A exibição foi apenas assim-assim e o FC Porto ainda apanhou um susto, mas deu a volta ao resultado com dois golos de Hulk e venceu por 2-1. Com a derrota do Atlético de Madrid frente ao Chelsea, leva já cinco pontos de vantagem sobre os espanhóis e o APOEL e estão próximos do apuramento para os oitavos-de-final.
Longe vão os tempos em que defrontar uma equipa do Chipre era sinónimo de uma jornada tranquila. Na antevisão da partida, Jesualdo Ferreira alertou os adeptos para a nova realidade do futebol cipriota. Falou dos dois primeiros jogos do APOEL na Liga dos Campeões (empate a zero em Madrid e derrota por 1-0 em Nicósia, contra o Chelsea) e foi buscar o exemplo do mais recente resultado do Chipre (derrota por 3-2 em Itália).
O técnico acabou por acertar na previsão que fez – “ será um jogo de pa-
ciência e inteligente” – e, sem poder contar com Belluschi, não surpreendeu. Mariano foi o escolhido para ocupar a vaga no meio-campo, enquanto Rodriguez voltou a ser titular no ataque. Sem um jogador com as características de Belluschi, o FC Porto perdeu acutilância atacante. O APOEL, porém, também não ajudou. Com grande rigor táctico e um esquema de 4x5x1, o treinador sérvio Jovanovic apostou em repetir no Dragão a receita de Madrid: tentar aguentar o maior tempo possível o nulo.

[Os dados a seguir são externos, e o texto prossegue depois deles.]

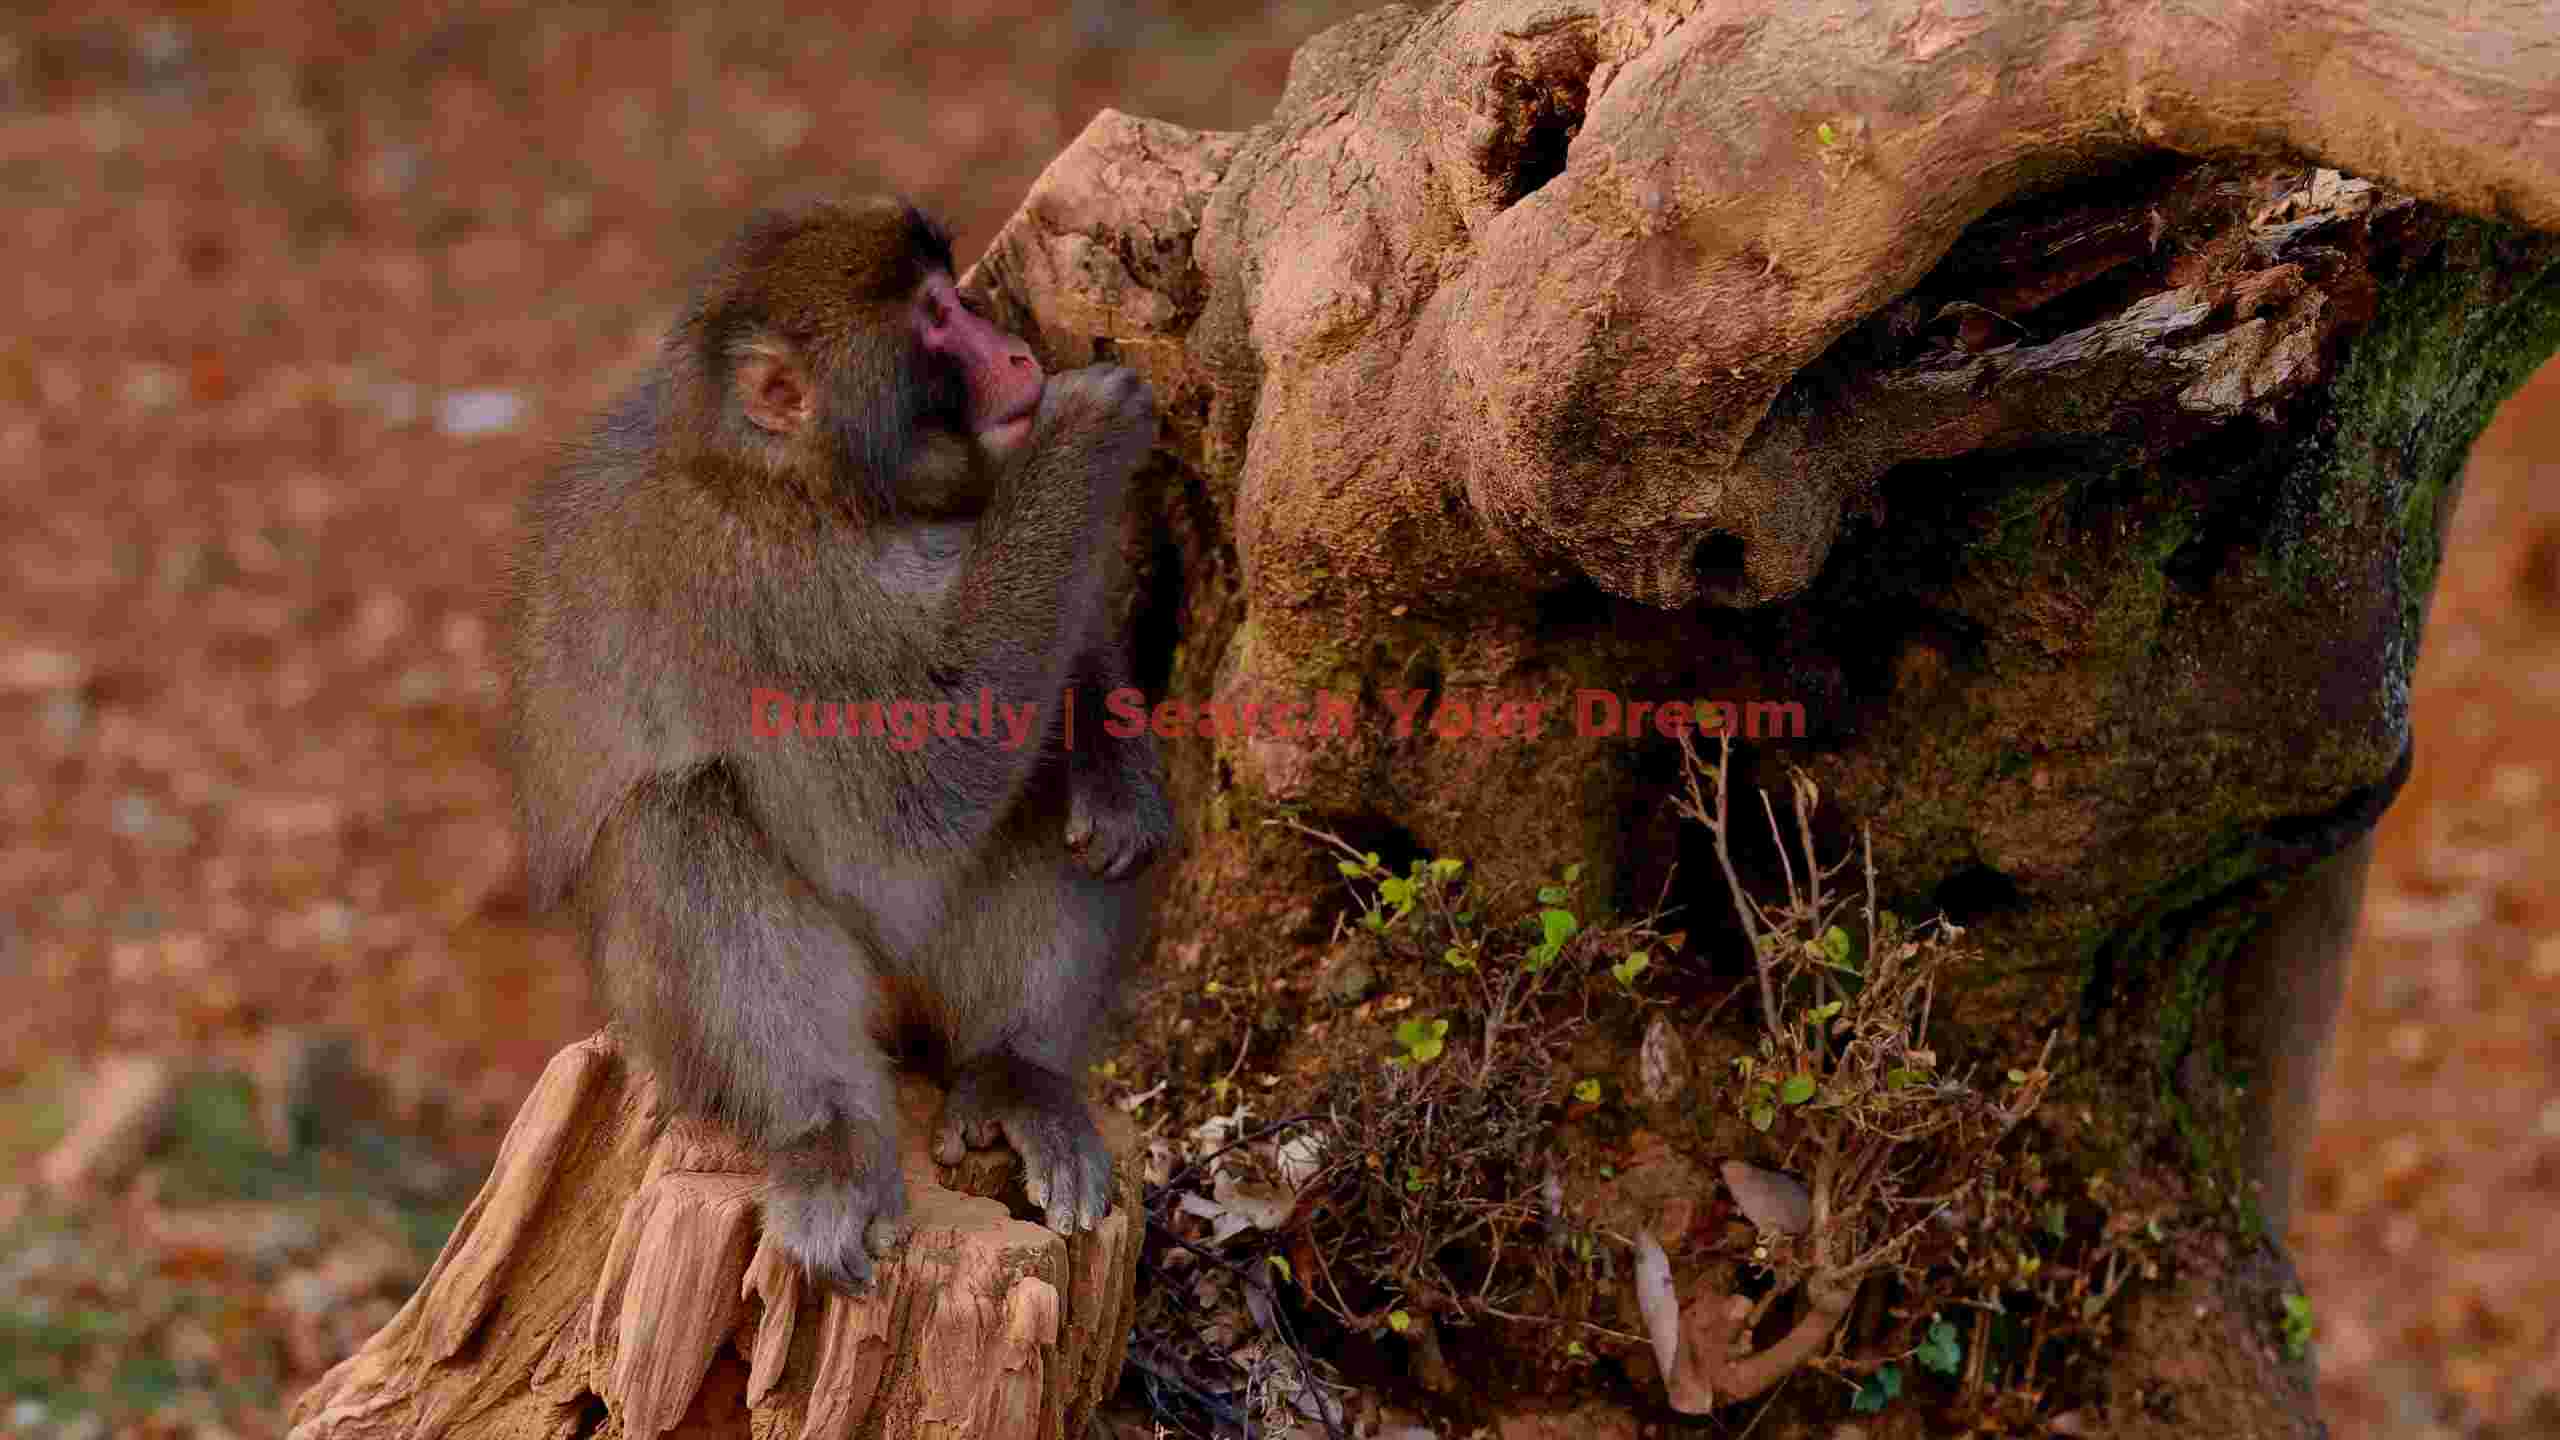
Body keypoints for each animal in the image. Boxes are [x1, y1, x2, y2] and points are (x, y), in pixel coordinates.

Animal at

Mas, para o técnico do APOEL, a noite até começou melhor do que a estreia na Liga dos Campeões. Com o FC Porto a sentir dificuldades em furar uma barreira defensiva de sete jogadores, seriam os cipriotas a chegar ao golo aos 21’: lance confuso entre Álvaro Pereira e Charalambides após um centro de Hélio Pinto e o defesa uruguaio desviou para a própria baliza. Sem ter feito qualquer remate à baliza, o APOEL marcava o primeiro golo na prova.
Mas o golo dos cipriotas nada mudou. Continuava a ser um jogo de paciência para os portistas que, com inteligência (de Falcao), aproveitaram um erro de Michail (mau atraso) para chegar ao golo (de Hulk), aos 33’. O intervalo chegava mais tarde com uma estatística esclarecedora: 19 remates para o FC Porto, zero para o APOEL.
O segundo tempo prometia ser igual: cipriotas a defender e portistas a tentarem “jogar nos limites” como Jesualdo tinha pedido. Porém, aos 47’, um novo brinde do APOEL (mão de Elia na área) deu a Hulk a possibilidade de bisar, de grande penalidade.
A perder, o APOEL teve que mudar a estratégia. Começou a atacar (fez o primeiro remate aos 66’) e foi beneficiando do recuo do FC Porto (acentuado a partir da expulsão de Mariano, aos 74’). Mas os argumentos eram poucos e só nos instantes finais a baliza de Helton esteve em perigo. O FC Porto, mesmo sem convencer, já está quase nos oitavos-de-final.
Ficha de jogo
Jogo no Estádio do Dragão, no Porto.
Assistência 31.212 espectadores.
FC Porto Helton 6, Fucile 6, Rolando 6, Bruno Alves 6, Álvaro Pereira 5, Raul Meireles 6 (Sapunaru -, 93’), Mariano 4, Rodriguez 5 (Guarin 5, 70’), Hulk 6 e Falcao 5 (Farias -, 87’).
APOEL Chiotis 6, Satsias 5 (Papathanasiou -, 78’), Broerse 5, Grncarov 5, Elia 5, Nuno Morais 5, Michail 4 (Alexandrou 4, 60’), Charalambides 6, Kosowski 5 (Breska 5, 38’), Hélio Pinto 6 e Mirosavljevic 5.
Árbitro Felix Brych 5, da Alemanha.
Amarelos Satsias (23’), Grncarov (37’), Breska (57’), Broerse (83’) e Helton (90+2’). Vermelho directo Mariano (74’).
Golos 0-1, por Álvaro Pereira, aos 22’ (p.b.); 1-1, por Hulk, aos 33’ e 2-1, por Hulk, aos 48’ (g.p.).